The Pathhead Halls on the corner of Commercial Street and Broad Wynd, Kirkcaldy, Fife were built in 1882, originally as a theatre and music hall although one room was later used for many years by a Spiritualist Church. Yet it’s perfectly feasable that it also could have been used for public meetings during the ill-fated miners’ strike of 1926. It’s therefore a genuinely cogent location for a revival of an all-too-overlooked work of Scottish theatre.
In Time O’ Strife was written by Fife miner Joe Corrie and initially toured around Scotland during 1926 by a band of amateur actors to help raise funds for soup-kitchens for striking miners and their families. Yet it was also an attempt to communicate with the wider public and tell their side of the story–about the stoic refusal of mining communities, in the aftermath of the General Strike, to work far longer hours for half their previous pay. To re-humanise, in other words, the people damned by a unity of mine owners, politicians and newspapers fearful of Marxist revolution in the coalfields.
So there is certainly passion to be found in this tale of families holding out against starvation and poverty; authenticity too, as Corrie was a born-and-bred member of the community he boldy put on stage. This is arguably on a par with Sean O’Casey’s Dublin plays in terms of its political import, if not necessarily its artistic technique. And yet, unlike O’Casey’s work, this powerful, working-class drama has been largely overlooked. This “remix” by director and designer Graham McLaren, for the National Theatre of Scotland, is only its second revival in almost 90 years.
The vibrancy of this production is undeniable, thanks to both the music provided live by a three-piece band (who give some of Corrie’s own poetry, and a few traditional songs, a right ol’ kick up the arse) and the decision to express parts of the emotional narrative through brutal, thrawn choreography (created by Imogen Knight).
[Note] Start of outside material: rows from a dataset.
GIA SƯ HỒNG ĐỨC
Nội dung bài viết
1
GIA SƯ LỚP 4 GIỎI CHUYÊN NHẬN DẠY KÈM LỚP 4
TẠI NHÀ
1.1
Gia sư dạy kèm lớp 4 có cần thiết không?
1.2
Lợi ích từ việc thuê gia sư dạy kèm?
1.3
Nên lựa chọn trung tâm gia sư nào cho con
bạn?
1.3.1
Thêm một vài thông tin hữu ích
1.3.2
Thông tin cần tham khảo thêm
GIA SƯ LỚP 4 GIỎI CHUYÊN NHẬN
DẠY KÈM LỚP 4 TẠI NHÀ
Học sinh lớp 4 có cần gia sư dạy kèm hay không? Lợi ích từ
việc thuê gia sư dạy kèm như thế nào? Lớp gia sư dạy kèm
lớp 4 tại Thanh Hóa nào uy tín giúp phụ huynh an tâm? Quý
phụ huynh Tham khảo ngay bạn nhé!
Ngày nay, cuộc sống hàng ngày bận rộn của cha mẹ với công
On occasions it’s uncomfortable viewing, thanks to that very humanisation of the people, families and communities which, six decades later, Thatcher would declare “the enemy within”. Yet McLaren’s “remix” often abandons the moral complexity and subtlety of the original, not least by adding a montage of audio and visual sound-bites from the 1984-85 miners strike.
It would be easy to dismiss this play as nothing more than an historical curiosity, a proto-“kitchen-sink drama” from decades before that particular genre became fashionable. Yet, even if it’s not the best of that particular breed, this is a story that needs to be told and, on the whole, is told with heart and vigour.